Daily Comment (August 6, 2021)

by Bill O’Grady, Thomas Wash, and Patrick Fearon-Hernandez, CFA

[Posted: 9:30 AM EDT] | PDF

Good morning, all!  U.S. equities appear to be headed for a flat open this morning.  We begin with a discussion about the effect the new variant may have on the recovery.  Our international news coverage includes escalating tensions between Israel and Lebanon and India’s removal of a controversial tax.  U.S. economics and policy news are up next, with details about the infrastructure bill.  China news follows, and we will end with our pandemic coverage.

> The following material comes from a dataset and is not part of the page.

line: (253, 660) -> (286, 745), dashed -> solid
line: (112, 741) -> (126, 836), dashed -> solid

State Labor Force: As new COVID-19 cases spread throughout the country, there may be a glimmer of hope that the recovery will not be significantly affected.  Although infections are rising throughout the U.S., most of this increase has been concentrated within the Southern region.  Average daily cases per 100,000 in the South are almost double its nearest competitor.  Despite the increase in cases, the political situation in the South makes the likelihood of new restrictions doubtful.  As a result, this region should remain relatively stable regardless of the rise in infections.  Additionally, the fact that southern states have the lowest vaccination rates compared to the rest of the country suggests that hospitalization rates will likely be manageable for other parts of the country.  Hence, the chances of another lockdown are relatively small.

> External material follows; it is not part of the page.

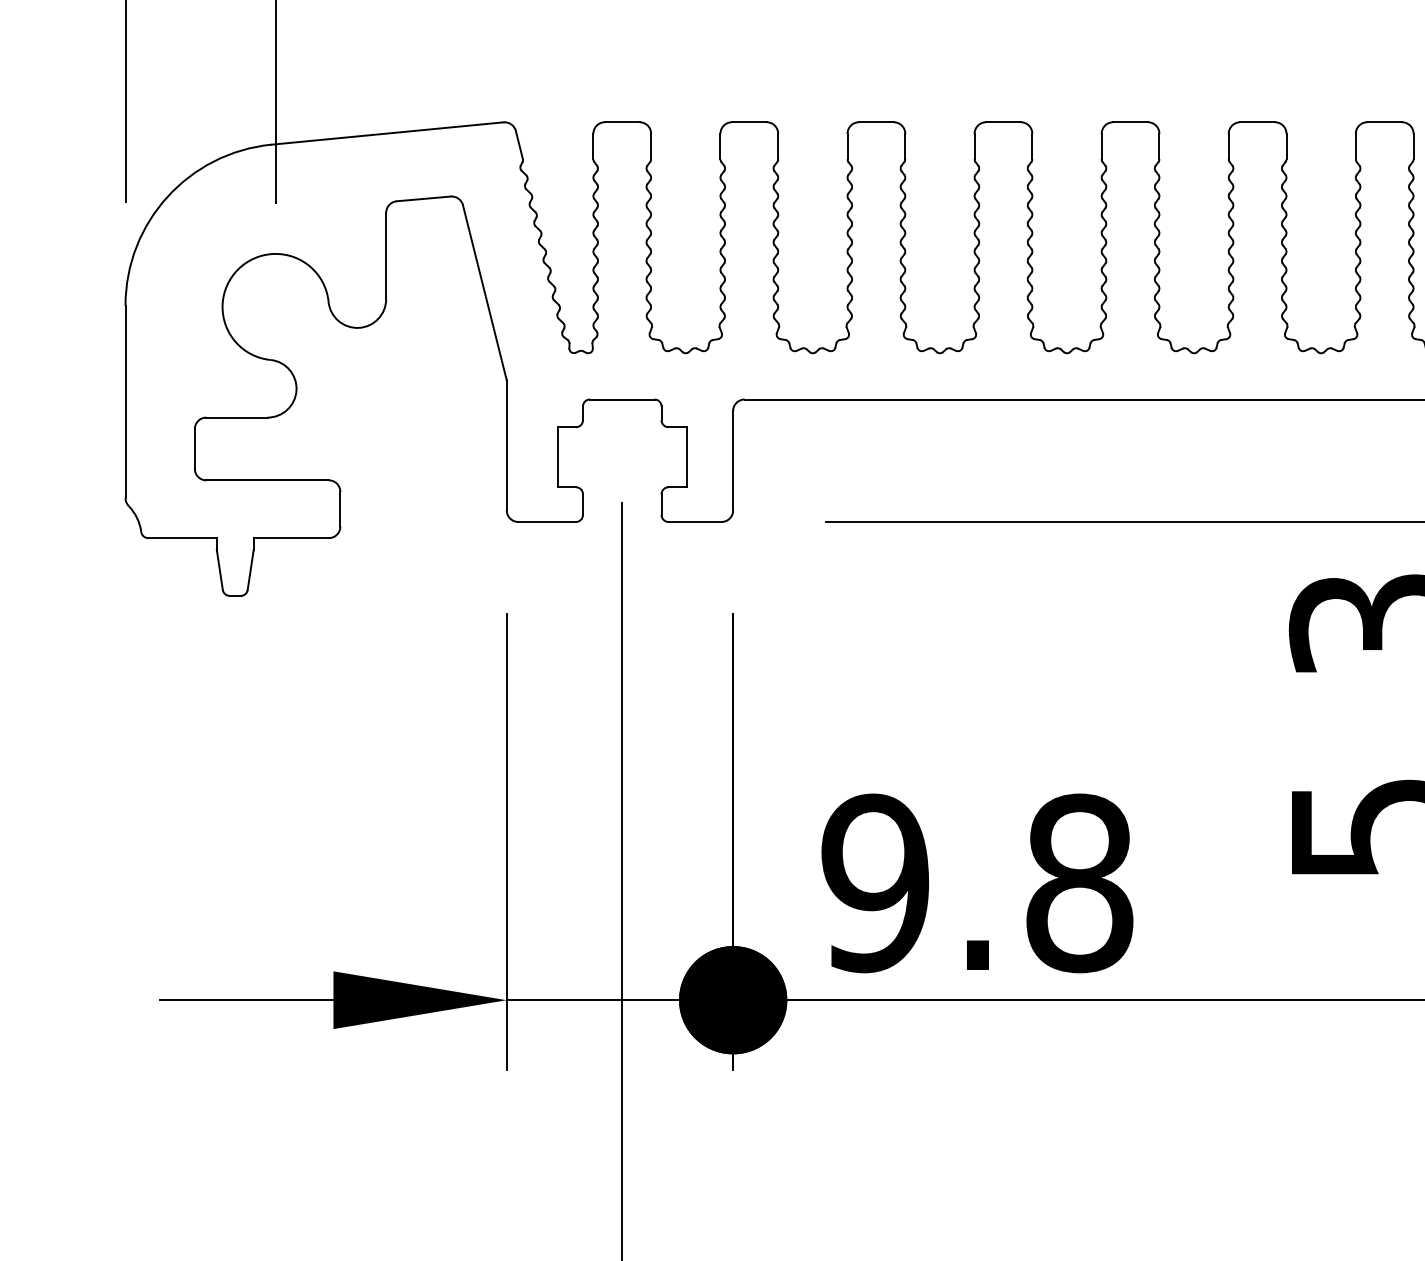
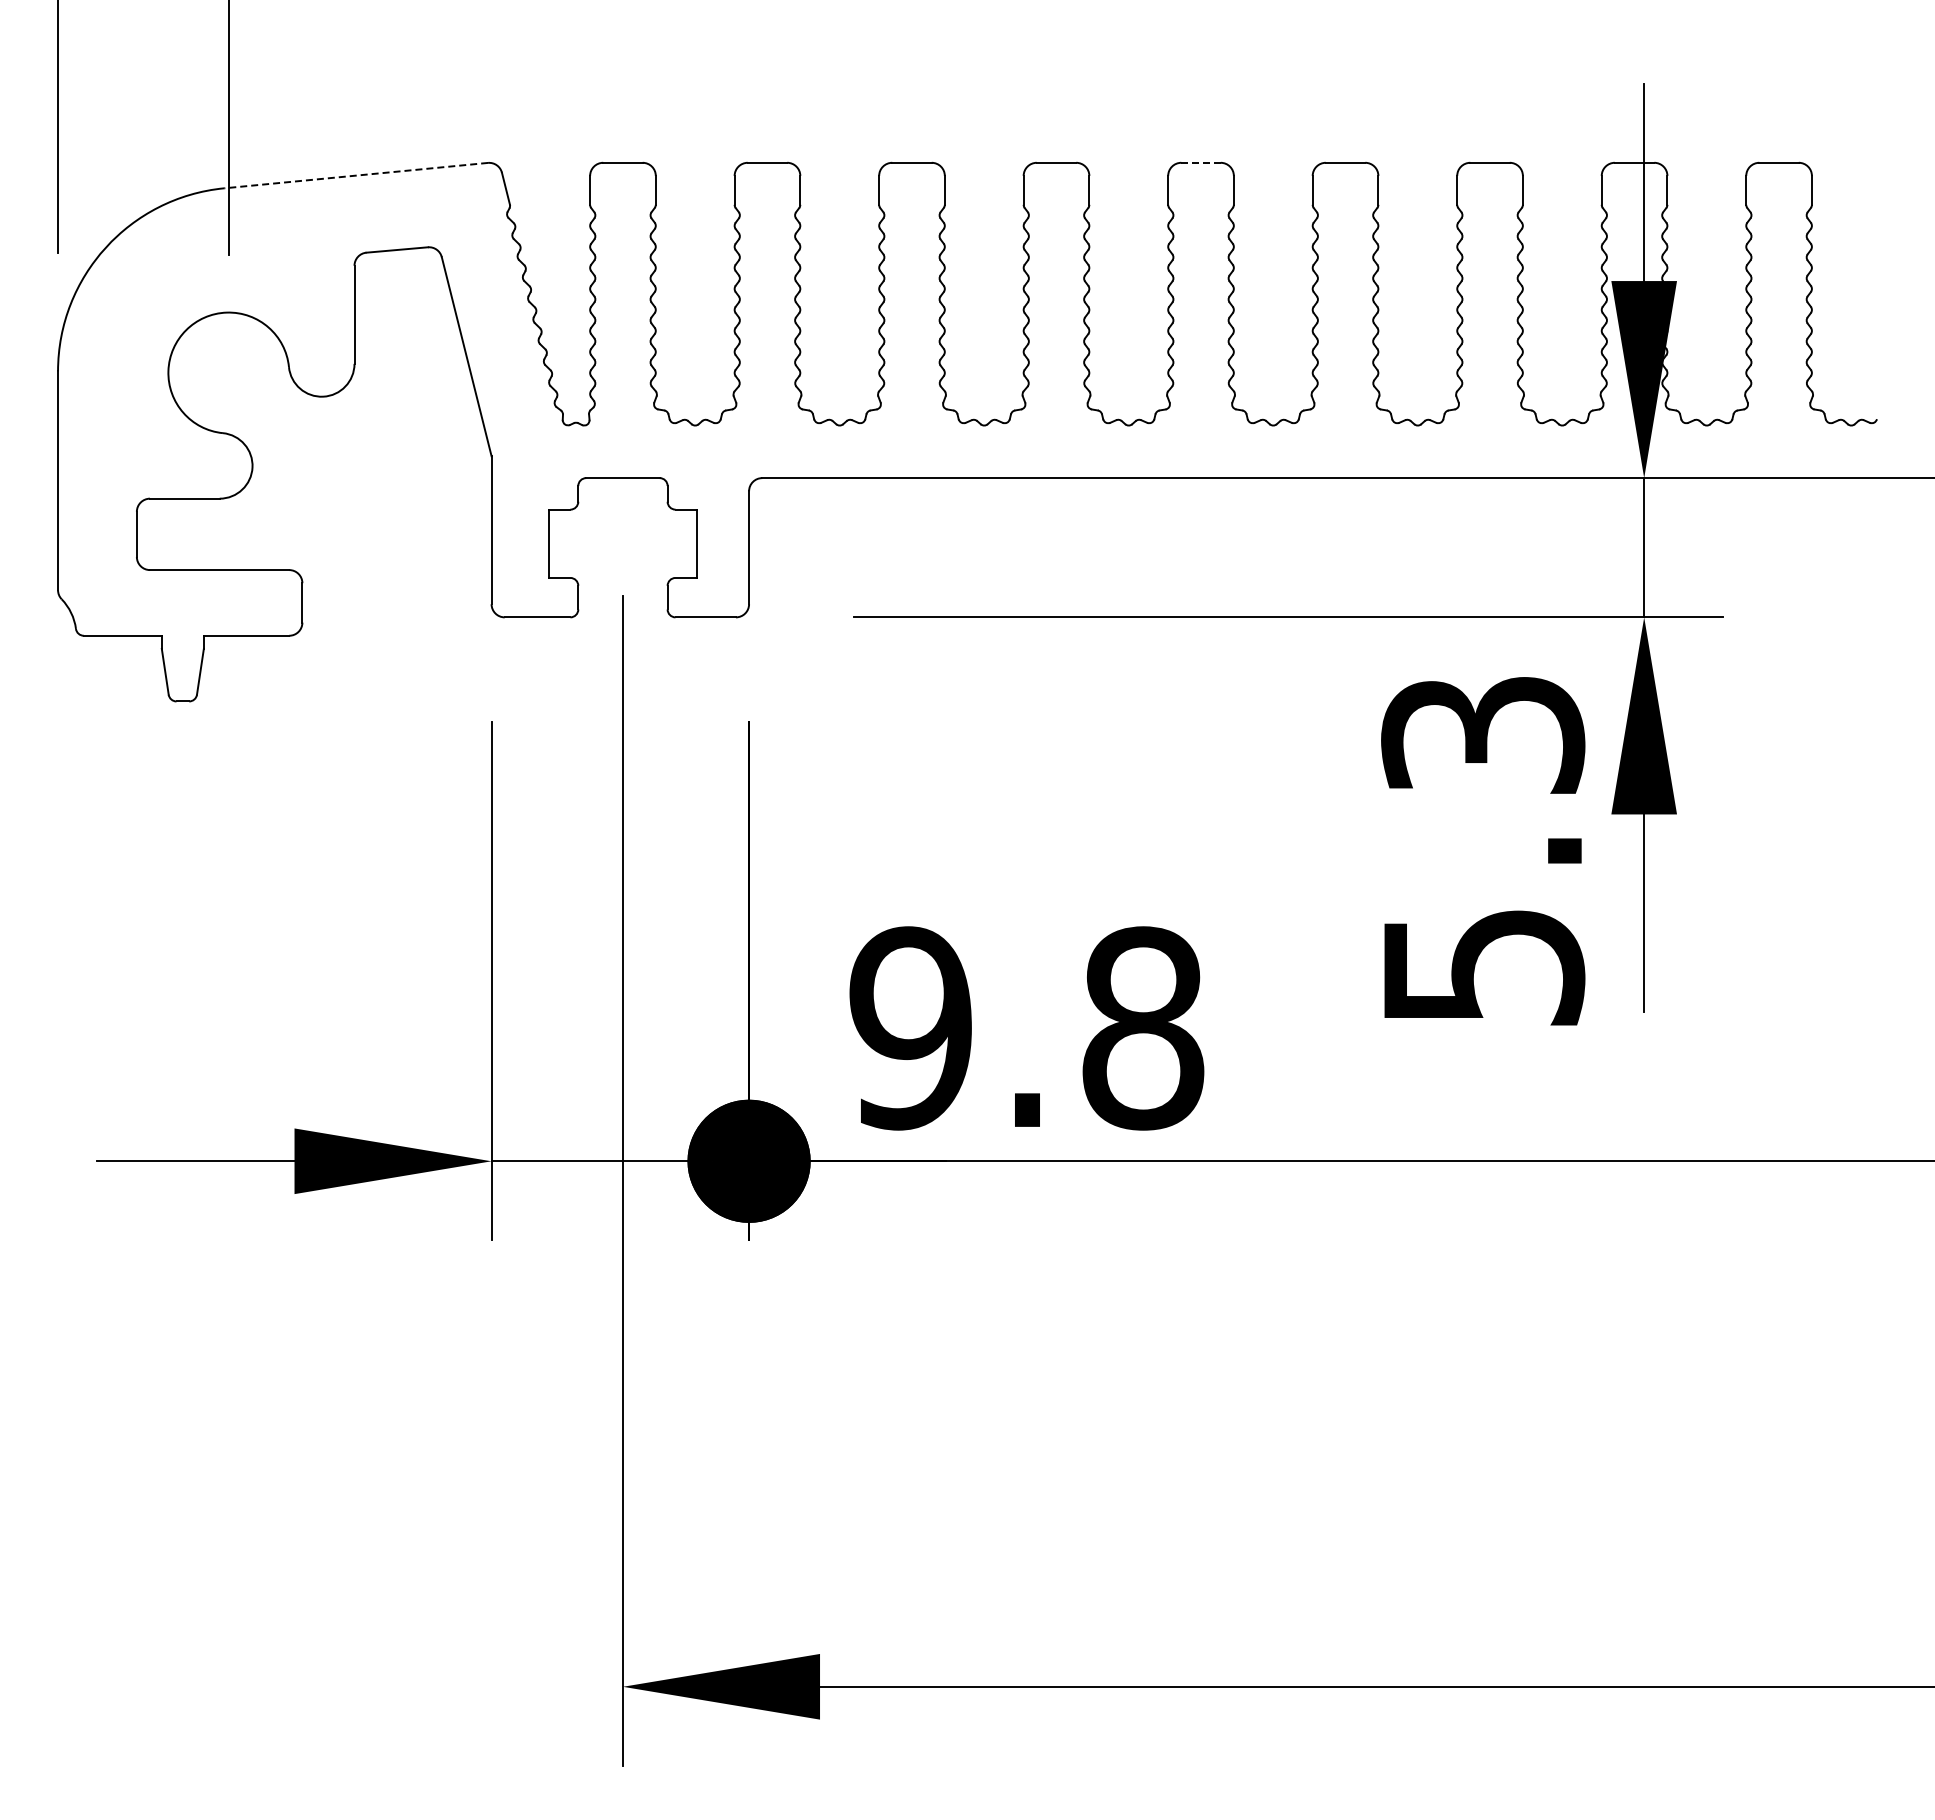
line: (1130, 121) -> (1201, 162), solid -> dashed
line: (387, 133) -> (355, 175), solid -> dashed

Despite having higher infection rates, the South has seen a faster labor force recovery than its peers.  As of June, the labor force in the Southwest and Southeast regions has returned to their January 2020 levels.  Although there have been new restrictions imposed in certain states, most notably in New York, it should be worth noting that these states are more prepared than they were in December of last year when the country saw a similar uptick in cases. We believe that although the employment data may be relatively weak in the coming months, the impact of the variant on the labor market, as well as the broader economy, may not severely derail the recovery.  That being said, the spread will likely not ease concerns of potential workers who are sitting out of the labor market until the pandemic is better controlled.

International news: 

  • Prime Minister Narendra Modi’s government removed a controversial tax that would allow the government to impose taxes retrospectively on foreign investment. The move comes as India struggles to get its economy back on track following pandemic-related setbacks.
  • On Wednesday, Israel carried out airstrikes in Lebanon. The attack was in response to a barrage of rockets launched from southern Lebanon into northern Israeli territory. Israel has attributed the attack to Palestinian terrorist groups operating within Lebanon. On Friday, Hezbollah responded with missiles of their own toward military outposts along the border of the two countries.  In its defense, Hezbollah explained that its response was due to Israeli airstrikes within the country that killed two of its operatives.
  • An Eyewitness report suggests that Tigrayan forces have taken control of Lalibela. The town is known for its orthodox churches and is regarded as a culturally important site by the United Nations. The report has not been verified.
  • Brazilian President Jair Bolsonaro’s request to have printed ballots in case of an electoral challenge was denied by the Brazilian congressional committee. Bolsonaro has argued that electronic voting machines cannot be trusted and warned that he may not accept the result of the elections if he loses. Over the last few months, Bolsonaro has seen a significant drop in popularity due to his handling of the pandemic and the economy. His insistence on printed ballots appears to be a way to delegitimize the election in case he is defeated.

Economics and policy:


  • Antitrust regulators in China are preparing to impose a $1 billion fine on food delivery platform Meitaun (MPGNY, $54.97). Regulators have accused the firm of using its position to disadvantage small companies.  The latest fine represents a larger crackdown by Chinese authorities as a way to reign in tech firms.
  • Australia is expected to introduce new powers that will allow it to target individuals who are associated with human rights violations. The proposal is believed to be aimed at Beijing, following its treatment of Uyghurs and dissidents in Hong Kong. Those believed to be affiliated with human rights violations could be subject to sanctions and a travel ban.
  • Chinese semiconductor foundry company SMIC (0981, HK$28.15) plans to build two new manufacturing plants in Beijing and Shanghai. The new plants are part of China’s broader goal of being more self-reliant. However, possible U.S. restrictions could prevent it from receiving the production equipment these factories need to operate.

COVID-19:  The number of reported cases is 200,939,775 with 4,267,859 fatalities.  In the U.S., there are 35,440,509 confirmed cases with 615,320 deaths.  For illustration purposes, the FT has created an interactive chart that allows one to compare cases across nations using similar scaling metrics.  The FT has also issued an economic tracker that looks across countries with high-frequency data on various factors.  The CDC reports that 403,047,945 doses of the vaccine have been distributed, with 348,966,419 doses injected.  The number receiving at least one dose is 193,199,353, while the number of second doses, which would grant the highest level of immunity, is 165,637,566.  The FT has a page on global vaccine distribution.